As part of an inference project, I'm normalising a prior distribution which vanishes unless the set of $M$ data points $f_1,\dots, f_M$ satisfies
$$ \sum_{i=1}^M f_i = 1. $$
Accordingly this is encoded with a Delta function in the prior, along with the condition that $0 \leq f_i \leq 1$, as such:
$$ \mathrm{Pr}(f_i) \propto \delta_\mathrm{D}\left(\sum_{i=1}^M f_i - 1\right)\prod_{i=1}^M \Theta(f_i), $$
where $\Theta$ is the Heaviside step function. To normalise we integrate and solve for $C$:
$$ C\int_{-\infty}^{\infty}\cdots\int_{-\infty}^{\infty} \delta_\mathrm{D}\left(\sum_{i=1}^M f_i - 1\right)\prod_{i=1}^M \Theta(f_i) \,\mathrm{d}f_i = 1. $$
Trying to integrate this with a few values of $M$ in Mathematica shows that the integral itself is $(M-1)!$.
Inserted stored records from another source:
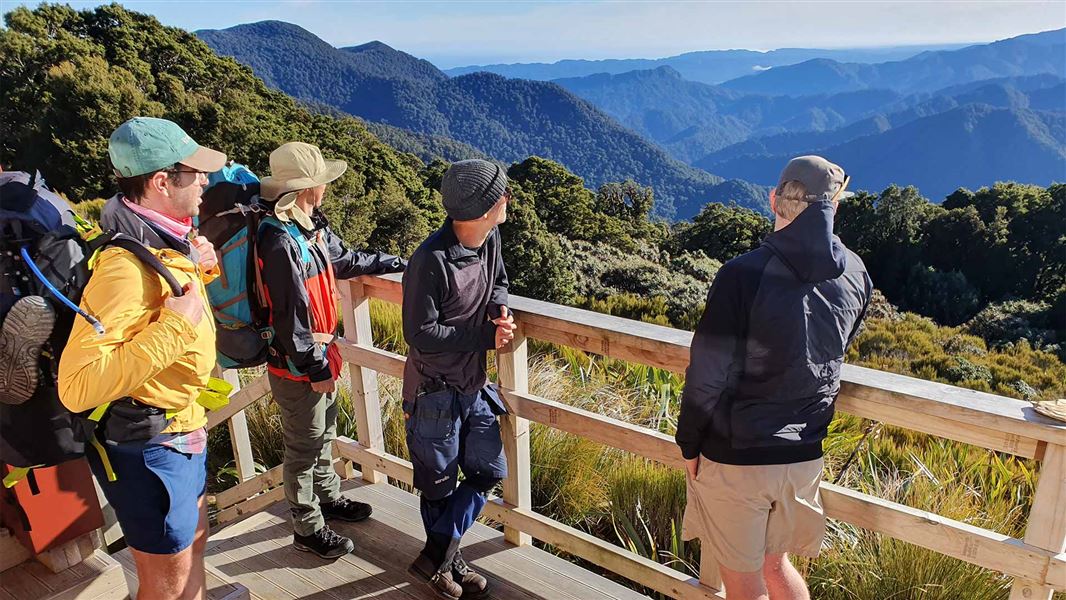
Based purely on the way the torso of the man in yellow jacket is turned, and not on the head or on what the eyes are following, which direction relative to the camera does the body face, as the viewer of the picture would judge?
to the viewer's right

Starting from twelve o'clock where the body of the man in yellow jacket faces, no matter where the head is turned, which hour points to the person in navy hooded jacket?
The person in navy hooded jacket is roughly at 1 o'clock from the man in yellow jacket.

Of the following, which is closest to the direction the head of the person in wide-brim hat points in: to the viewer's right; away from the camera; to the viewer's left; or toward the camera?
to the viewer's right

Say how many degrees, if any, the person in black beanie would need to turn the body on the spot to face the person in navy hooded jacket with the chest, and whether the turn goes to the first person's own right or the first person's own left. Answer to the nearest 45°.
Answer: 0° — they already face them

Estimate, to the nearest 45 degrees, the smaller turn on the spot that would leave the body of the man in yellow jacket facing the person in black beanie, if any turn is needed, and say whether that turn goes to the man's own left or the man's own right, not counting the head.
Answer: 0° — they already face them

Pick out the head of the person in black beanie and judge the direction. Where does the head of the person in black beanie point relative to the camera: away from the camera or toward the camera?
away from the camera

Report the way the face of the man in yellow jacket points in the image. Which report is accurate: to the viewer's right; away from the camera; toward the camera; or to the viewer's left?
to the viewer's right

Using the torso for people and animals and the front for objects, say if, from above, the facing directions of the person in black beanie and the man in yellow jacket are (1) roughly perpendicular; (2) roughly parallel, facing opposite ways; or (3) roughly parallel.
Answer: roughly perpendicular
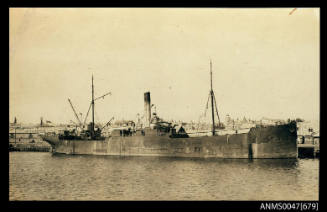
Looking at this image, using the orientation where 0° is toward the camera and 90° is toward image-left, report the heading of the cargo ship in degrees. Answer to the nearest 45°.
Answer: approximately 270°
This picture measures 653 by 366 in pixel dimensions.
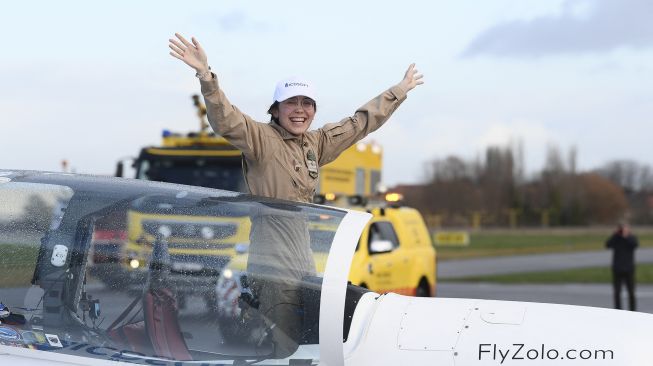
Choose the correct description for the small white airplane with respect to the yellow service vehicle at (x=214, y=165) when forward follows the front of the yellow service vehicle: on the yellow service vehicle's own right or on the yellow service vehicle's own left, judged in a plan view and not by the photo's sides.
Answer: on the yellow service vehicle's own left

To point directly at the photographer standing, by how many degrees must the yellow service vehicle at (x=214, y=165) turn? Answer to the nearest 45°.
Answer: approximately 135° to its left

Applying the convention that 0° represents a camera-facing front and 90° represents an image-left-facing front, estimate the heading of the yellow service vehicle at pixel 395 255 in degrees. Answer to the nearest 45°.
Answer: approximately 45°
What I'm looking for is some insight into why this is. Is the first integral over $f_M$ just the integral of a delta function of $f_M$ plus some constants? So is it $1$? Then the rest of the integrals are just over constants. I can see that you do this $M-1$ times but then I don't see how the $(M-1)!$ comes out.
The integral can be calculated using Laplace transform.
The original integral is $$ I_M=\int_0^\infty\int_0^\infty \delta\left(\sum_{i=1}^M f_i - 1\right) \prod_{i=1}^M \,\mathrm{d}f_i\ . $$ Define an auxiliary integral as $$ I_M(T)=\int_0^\infty\int_0^\infty \delta\left(\sum_{i=1}^M f_i - T\right) \prod_{i=1}^M \,\mathrm{d}f_i\ . $$ Clearly, $I_M=I_M(1)$.
Take the Laplace transform $$ \hat{I}(s)=\int_0^\infty \mathrm{d}T~e^{-sT}I_M(T)=\left[\int_0^\infty\mathrm{d}f~e^{-sf}\right]^M=\frac{1}{s^M}\ , $$ whose inverse Laplace transform is $$ I_M(T)=\frac{T^{M-1}}{(M-1)!} $$ as can be verified by direct substitution. Setting $T=1$, we get $I_M=\frac{1}{(M-1)!}$.